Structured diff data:
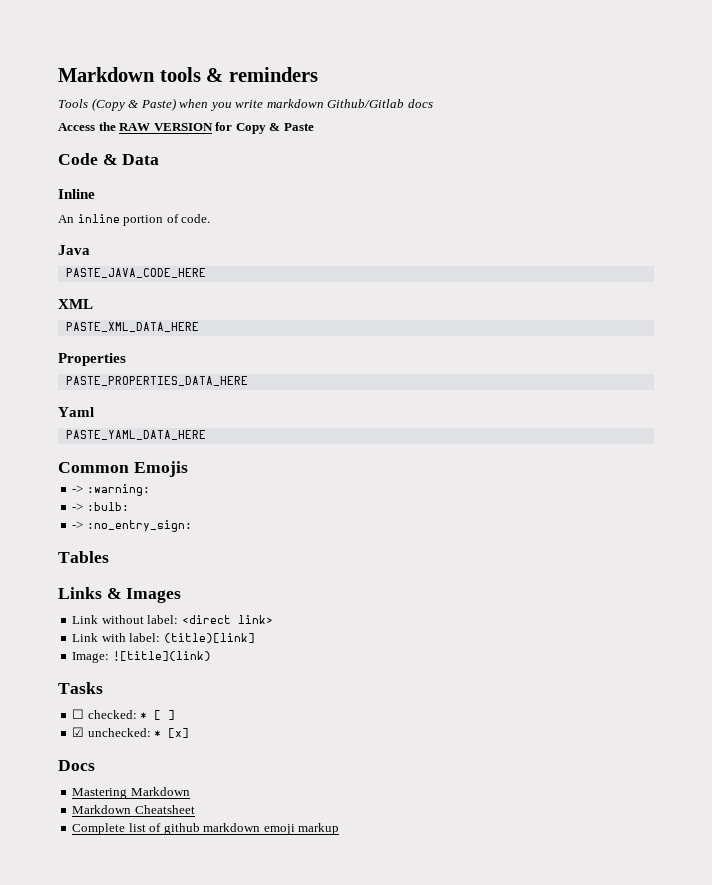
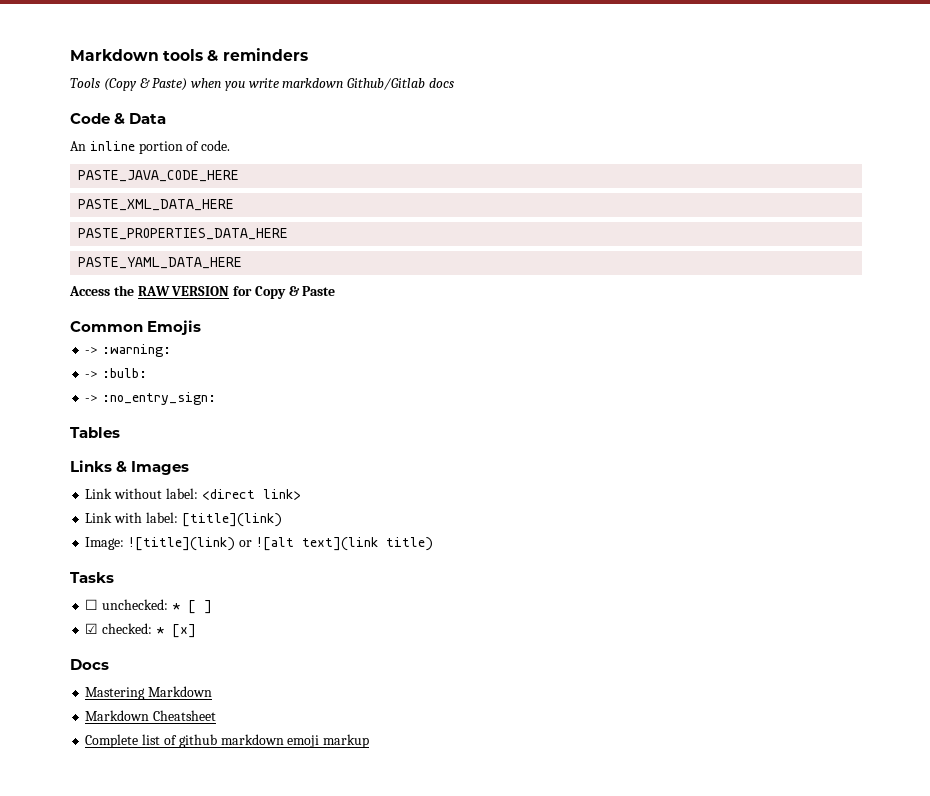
(433, 103) none -> [70,113,167,124] [70,140,231,154] [78,170,240,182] [78,199,235,211] [78,228,289,240] [78,257,243,269] // Code & Data // An inline portion of code. // PASTE_JAVA_CODE_HERE // PASTE_XML_DATA_HERE // PASTE_PROPERTIES_DATA_HERE // PASTE_YAML_DATA_HERE
[58,153,160,165] [58,189,95,199] [58,214,211,226] [58,245,90,255] [65,268,206,278] [58,299,93,309] [65,322,199,332] [58,353,126,366] [65,376,248,386] [58,407,94,417] [65,430,206,440] // Code & Data // Inline // An inline portion of code. // Java // PASTE_JAVA_CODE_HERE // XML // PASTE_XML_DATA_HERE // Properties // PASTE_PROPERTIES_DATA_HERE // Yaml // PASTE_YAML_DATA_HERE -> (336, 291) none
[163,633,255,643] (title)[link] -> [181,513,282,527] [title](link)
(211, 656) none -> [238,537,433,551] or ![alt text](link title)
[87,710,137,719] checked: -> [102,599,169,610] unchecked:
[87,728,151,737] unchecked: -> [102,623,153,634] checked:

◆ **The task**
Exact copies of the lines from the one holding "[163,633,255,643] (title)[link] ->" through the last line above, and only those, make up the answer.

◆ **Expected answer**
[163,633,255,643] (title)[link] -> [181,513,282,527] [title](link)
(211, 656) none -> [238,537,433,551] or ![alt text](link title)
[87,710,137,719] checked: -> [102,599,169,610] unchecked:
[87,728,151,737] unchecked: -> [102,623,153,634] checked:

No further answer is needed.